The LAX taxiway incident reads like a near-miss. It's actually a systems failure — one that's been waiting to happen because airport surface surveillance was architected around aircraft transponders, not the trucks and tugs that share the same pavement.
ASDE-X is the FAA's surface detection backbone, combining transponder data with multilateration to build a real-time picture of aircraft movement. At a complex airport like LAX — 700-plus daily operations, parallel runways, crossing taxiway geometry — that picture is essential. But it has a gap: ground vehicle coverage is inconsistent, dependent on whether individual vehicles carry compatible transponders. Many don't.
That gap is precisely where incursions live. NTSB surface safety studies identify loss of positional awareness among ground vehicle operators as a primary factor in taxiway and runway conflicts.
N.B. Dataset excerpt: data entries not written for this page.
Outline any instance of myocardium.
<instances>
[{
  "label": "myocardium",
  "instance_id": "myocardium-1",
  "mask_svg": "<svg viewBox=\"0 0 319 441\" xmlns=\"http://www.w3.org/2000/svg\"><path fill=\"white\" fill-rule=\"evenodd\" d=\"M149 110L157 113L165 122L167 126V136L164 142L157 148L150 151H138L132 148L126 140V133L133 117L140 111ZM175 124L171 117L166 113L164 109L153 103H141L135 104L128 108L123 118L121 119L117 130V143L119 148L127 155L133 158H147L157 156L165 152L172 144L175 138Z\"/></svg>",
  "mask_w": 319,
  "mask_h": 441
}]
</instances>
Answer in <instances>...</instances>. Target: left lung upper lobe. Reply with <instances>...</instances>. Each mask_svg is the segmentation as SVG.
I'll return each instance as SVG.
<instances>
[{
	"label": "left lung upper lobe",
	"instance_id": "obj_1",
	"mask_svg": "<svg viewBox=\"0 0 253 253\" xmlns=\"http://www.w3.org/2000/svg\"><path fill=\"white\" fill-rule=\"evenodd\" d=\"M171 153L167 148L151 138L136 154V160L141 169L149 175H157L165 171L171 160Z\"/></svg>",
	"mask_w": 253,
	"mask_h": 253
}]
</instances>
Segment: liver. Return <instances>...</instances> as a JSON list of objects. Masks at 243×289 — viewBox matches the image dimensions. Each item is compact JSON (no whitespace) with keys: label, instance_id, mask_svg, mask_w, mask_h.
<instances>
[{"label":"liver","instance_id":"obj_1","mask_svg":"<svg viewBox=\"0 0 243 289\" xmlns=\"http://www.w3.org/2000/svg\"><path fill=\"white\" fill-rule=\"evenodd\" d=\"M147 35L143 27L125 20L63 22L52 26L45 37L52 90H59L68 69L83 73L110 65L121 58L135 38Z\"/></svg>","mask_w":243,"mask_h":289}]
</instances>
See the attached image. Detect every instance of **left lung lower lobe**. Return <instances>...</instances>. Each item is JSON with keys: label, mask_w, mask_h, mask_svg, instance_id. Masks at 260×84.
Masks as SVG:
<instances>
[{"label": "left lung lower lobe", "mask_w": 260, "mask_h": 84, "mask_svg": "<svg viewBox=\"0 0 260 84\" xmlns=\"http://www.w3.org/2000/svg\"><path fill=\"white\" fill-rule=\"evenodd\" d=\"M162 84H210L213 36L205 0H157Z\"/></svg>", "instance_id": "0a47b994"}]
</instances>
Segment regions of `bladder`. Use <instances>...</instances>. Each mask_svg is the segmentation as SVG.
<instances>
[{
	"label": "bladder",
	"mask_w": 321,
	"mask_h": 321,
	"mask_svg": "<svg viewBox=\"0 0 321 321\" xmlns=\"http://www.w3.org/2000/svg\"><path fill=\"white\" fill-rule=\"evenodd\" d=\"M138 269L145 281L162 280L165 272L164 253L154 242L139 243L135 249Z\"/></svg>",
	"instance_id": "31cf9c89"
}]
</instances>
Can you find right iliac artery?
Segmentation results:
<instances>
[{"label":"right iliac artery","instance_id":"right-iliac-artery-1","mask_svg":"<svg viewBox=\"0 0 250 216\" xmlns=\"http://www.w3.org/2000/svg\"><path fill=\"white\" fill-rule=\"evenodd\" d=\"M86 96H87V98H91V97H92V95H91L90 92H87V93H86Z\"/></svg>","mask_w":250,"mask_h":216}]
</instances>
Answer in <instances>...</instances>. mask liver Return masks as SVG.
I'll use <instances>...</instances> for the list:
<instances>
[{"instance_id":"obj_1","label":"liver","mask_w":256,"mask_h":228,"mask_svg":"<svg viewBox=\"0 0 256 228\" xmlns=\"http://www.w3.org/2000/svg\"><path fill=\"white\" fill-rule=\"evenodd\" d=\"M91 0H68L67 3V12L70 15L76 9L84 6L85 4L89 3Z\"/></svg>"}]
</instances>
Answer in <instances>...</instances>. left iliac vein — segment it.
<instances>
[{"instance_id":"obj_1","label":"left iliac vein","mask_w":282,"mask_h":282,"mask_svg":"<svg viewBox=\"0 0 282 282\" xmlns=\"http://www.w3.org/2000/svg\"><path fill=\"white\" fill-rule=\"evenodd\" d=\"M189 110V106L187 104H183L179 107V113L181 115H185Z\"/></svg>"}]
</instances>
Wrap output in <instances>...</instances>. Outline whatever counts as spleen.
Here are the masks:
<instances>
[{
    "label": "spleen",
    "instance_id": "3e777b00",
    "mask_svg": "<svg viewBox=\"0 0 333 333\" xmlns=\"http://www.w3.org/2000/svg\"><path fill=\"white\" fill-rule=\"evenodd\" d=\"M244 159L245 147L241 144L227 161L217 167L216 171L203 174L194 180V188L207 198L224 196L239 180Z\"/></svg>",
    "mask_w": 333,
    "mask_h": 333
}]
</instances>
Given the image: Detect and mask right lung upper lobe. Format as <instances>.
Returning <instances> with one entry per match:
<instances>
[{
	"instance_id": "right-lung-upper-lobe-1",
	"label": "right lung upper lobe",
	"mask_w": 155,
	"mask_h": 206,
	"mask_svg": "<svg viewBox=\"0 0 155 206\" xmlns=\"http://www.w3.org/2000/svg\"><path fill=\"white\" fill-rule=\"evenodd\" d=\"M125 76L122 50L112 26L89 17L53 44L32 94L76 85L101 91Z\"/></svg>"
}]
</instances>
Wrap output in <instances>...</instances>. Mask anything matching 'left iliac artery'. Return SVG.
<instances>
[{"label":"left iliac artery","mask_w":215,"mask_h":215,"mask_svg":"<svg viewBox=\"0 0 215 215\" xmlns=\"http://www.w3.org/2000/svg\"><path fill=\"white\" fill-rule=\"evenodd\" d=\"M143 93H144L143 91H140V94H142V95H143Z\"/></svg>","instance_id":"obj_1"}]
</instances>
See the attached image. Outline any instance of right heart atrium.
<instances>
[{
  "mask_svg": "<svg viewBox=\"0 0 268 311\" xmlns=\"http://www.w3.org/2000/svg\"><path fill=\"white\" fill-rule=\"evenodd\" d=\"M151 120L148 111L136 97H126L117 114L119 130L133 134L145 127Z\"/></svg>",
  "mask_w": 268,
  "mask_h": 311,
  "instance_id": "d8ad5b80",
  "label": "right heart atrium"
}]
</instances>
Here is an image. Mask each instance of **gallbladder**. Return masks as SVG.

The system sees the Frontier aircraft. It may not see the truck.
This isn't a new problem with a new name. The fatal Air Canada crash brought ground vehicle transponder gaps back into regulatory focus — but focus isn't infrastructure. Closing the surveillance blind spot means retrofitting an entire ecosystem of airport ground equipment: fuel trucks, tugs, follow-me vehicles, maintenance rigs. Each one needs hardware. Each one needs a maintenance chain. Each airport has hundreds of them.
Writing a new procedure is fast. Equipping a ground fleet is slow, expensive, and unglamorous. So the architecture stays incomplete, and pilots keep finding out the hard way what the system couldn't tell them.
The radar sees the sky just fine. It's the asphalt that keeps surprising everyone.